By improving your horse's obedience and correctness, you can improve your score against all competition. (Credit: AnnaElizabethPhotography)

There are several movements in every dressage test where obedience and correctness count just as much as the big gaits. Halts, rein-backs, transitions and especially pirouettes at the walk (turn on the haunches) come to mind.

Doing correct pirouettes at a show begins with good training at home. Here is the way I train my horse to perform a good pirouette at the walk, so when I’m at a show, I can get those extra points. A pirouette or half turn on the haunches is required beginning at Second Level. But you can begin to work on your walk pirouettes as soon as your horse can do a good shoulder-in and haunches-in on a straight line.

Once these exercises are going well, I ask for them on a 10-meter circle. In walk, I ask for shoulder-in on the quarterline to get my horse bending around my inside leg. Then I begin the circle. While keeping his shoulders where they are, I move his haunches slightly in toward the middle of the circle. Although I may allow the tempo of the walk to slow a bit until my horse finds his balance, I keep the circle large and the angle of the haunches-in small so the horse never learns that he can pivot around an unmoving inside hind leg.

I’m careful to use my outside leg only a few inches behind the girth. If the horse doesn’t move his quarters in when I ask politely, moving my leg farther back won’t help; instead, I tap his quarters with the whip in my outside hand. Gradually I decrease the size of the circle until the horse’s hind feet make a circle about two feet in diameter.

Only then do I attempt the walk pirouette from a straight line.

I approach the walk pirouette in shoulder-fore, which helps to keep the inside bend. I half halt and concentrate on turning the shoulders. My inside, leading rein indicates to the horse where he is to turn—my outside rein keeps the steps short and collected. My outside leg merely keeps the hindquarters from swinging out. Because I allow the horse to walk forward and sideways, my first pirouettes are nothing more than 10-meter half circles with the haunches in. And that's OK because the larger the circle, the easier it is for the horse to keep the walk active. At least one or two strides before completing the turn, I put my inside leg on at the girth, apply enough pressure to straighten him, ride forward and pat my horse. Over time, I gradually reduce the size of the turn. I find this approach helps me avoid three common problems I see as a judge: the “stuck” inside hind leg, the quarters swinging out and the loss of bend.

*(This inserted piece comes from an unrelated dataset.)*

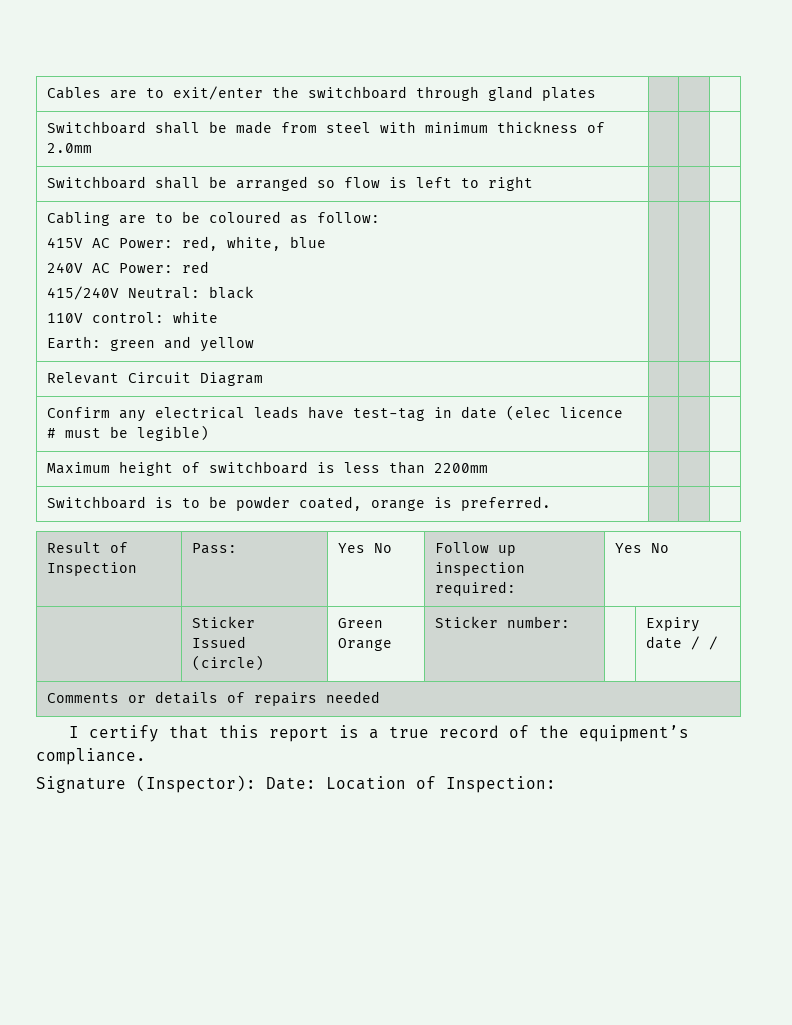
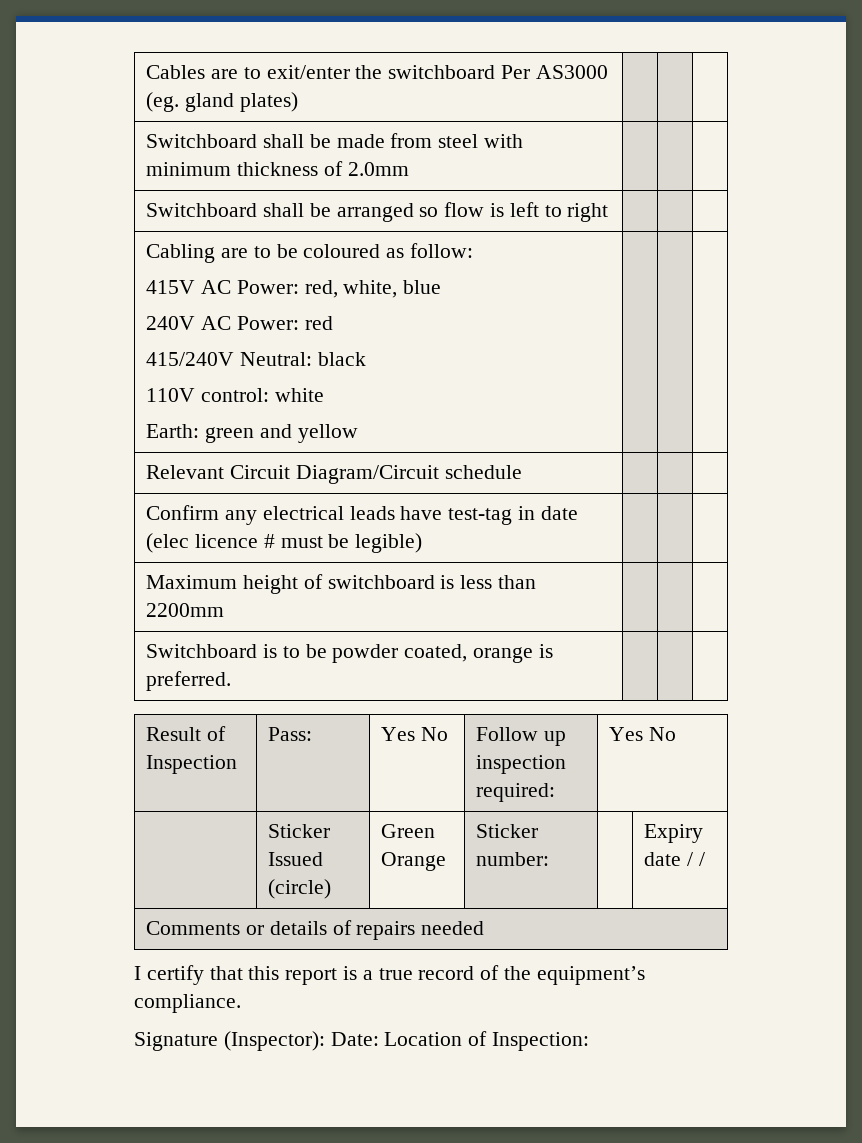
[416,86,597,101] through gland plates -> [500,65,608,79] [146,92,298,112] Per AS3000 (eg. gland plates)
[200,372,264,386] Diagram -> [295,465,522,484] Diagram/Circuit schedule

When you practice, remember you, as a rider, have to do your part. To ride a walk pirouette, sit centered, weight slightly more on the inside seat bone, outside shoulder well forward. Your outside leg should be just behind the girth and your inside leg on the horse at the girth.

And take hope: You don’t have to have the fanciest moving, most expensive horse to score an eight, nine or 10 on a walk pirouette. It’s a movement any horse with proper training can do well. So practice perfectly—and go for those high scores.

This article first appeared in the May 2000 issue of Dressage Today.

Donna Richardson rode her 8-year-old Dutch Warmblood, Jazzman, to a team gold medal at the 1999 Pan-American Games. She is an AHSA “R” judge. When not working with her horses, Richardson is an emergency-room physician in San Diego, California.